One challenge for the state’s TK ambitions is that California already faces a serious staffing shortage in qualified special educators at all age levels.
 
SDSU, however, is ready to fill the void. In addition to offering an early childhood special education specialization, the university recently launched a new integrated teacher education program that allows students to earn both a B.S. in child development and an early childhood specialization credential concurrently in just four years.
 
“Early childhood is one of the main areas of special education where we need people,” said Laura Hall, professor and chair in the Department of Special Education. “The staffing shortage is very serious and we want to have well-prepared folks.
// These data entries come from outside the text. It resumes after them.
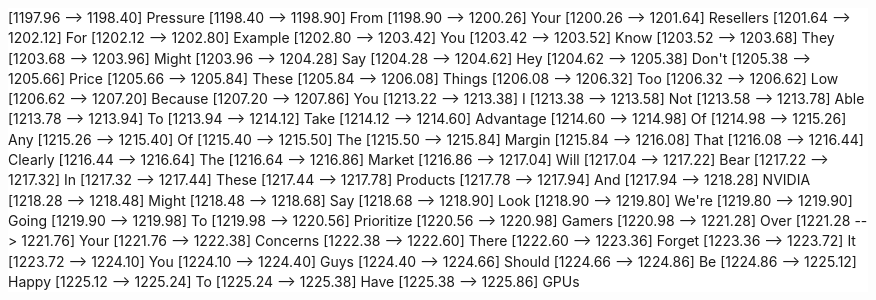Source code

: [1197.96 --> 1198.40]  Pressure
[1198.40 --> 1198.90]  From
[1198.90 --> 1200.26]  Your
[1200.26 --> 1201.64]  Resellers
[1201.64 --> 1202.12]  For
[1202.12 --> 1202.80]  Example
[1202.80 --> 1203.42]  You
[1203.42 --> 1203.52]  Know
[1203.52 --> 1203.68]  They
[1203.68 --> 1203.96]  Might
[1203.96 --> 1204.28]  Say
[1204.28 --> 1204.62]  Hey
[1204.62 --> 1205.38]  Don't
[1205.38 --> 1205.66]  Price
[1205.66 --> 1205.84]  These
[1205.84 --> 1206.08]  Things
[1206.08 --> 1206.32]  Too
[1206.32 --> 1206.62]  Low
[1206.62 --> 1207.20]  Because
[1207.20 --> 1207.86]  You
[1213.22 --> 1213.38]  I
[1213.38 --> 1213.58]  Not
[1213.58 --> 1213.78]  Able
[1213.78 --> 1213.94]  To
[1213.94 --> 1214.12]  Take
[1214.12 --> 1214.60]  Advantage
[1214.60 --> 1214.98]  Of
[1214.98 --> 1215.26]  Any
[1215.26 --> 1215.40]  Of
[1215.40 --> 1215.50]  The
[1215.50 --> 1215.84]  Margin
[1215.84 --> 1216.08]  That
[1216.08 --> 1216.44]  Clearly
[1216.44 --> 1216.64]  The
[1216.64 --> 1216.86]  Market
[1216.86 --> 1217.04]  Will
[1217.04 --> 1217.22]  Bear
[1217.22 --> 1217.32]  In
[1217.32 --> 1217.44]  These
[1217.44 --> 1217.78]  Products
[1217.78 --> 1217.94]  And
[1217.94 --> 1218.28]  NVIDIA
[1218.28 --> 1218.48]  Might
[1218.48 --> 1218.68]  Say
[1218.68 --> 1218.90]  Look
[1218.90 --> 1219.80]  We're
[1219.80 --> 1219.90]  Going
[1219.90 --> 1219.98]  To
[1219.98 --> 1220.56]  Prioritize
[1220.56 --> 1220.98]  Gamers
[1220.98 --> 1221.28]  Over
[1221.28 --> 1221.76]  Your
[1221.76 --> 1222.38]  Concerns
[1222.38 --> 1222.60]  There
[1222.60 --> 1223.36]  Forget
[1223.36 --> 1223.72]  It
[1223.72 --> 1224.10]  You
[1224.10 --> 1224.40]  Guys
[1224.40 --> 1224.66]  Should
[1224.66 --> 1224.86]  Be
[1224.86 --> 1225.12]  Happy
[1225.12 --> 1225.24]  To
[1225.24 --> 1225.38]  Have
[1225.38 --> 1225.86]  GPUs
But we have the capacity here."
 
Boosting the early childhood special education workforce, Hall added, has the potential to make a life-changing impact on children with exceptionalities.
 
“There's research to show that when children are young, their brains are still developing and you can make some real differences,” she said. “It's an opportunity to really have an influence that can change the trajectory of someone's development.”
 
Ready to build

Across SDSU’s College of Education, it’s a waiting game. Early discussions on a new ECE specialist credential program have already taken place and alignment between disciplines and departments, which at many universities might be inclined to war over turf, is clear as day.
 
All that’s needed now is the green light — and final guidelines — from the state.
 
“We've all been talking about it, we're just waiting for the go-ahead,” Garrity said. “We're ready to build this program."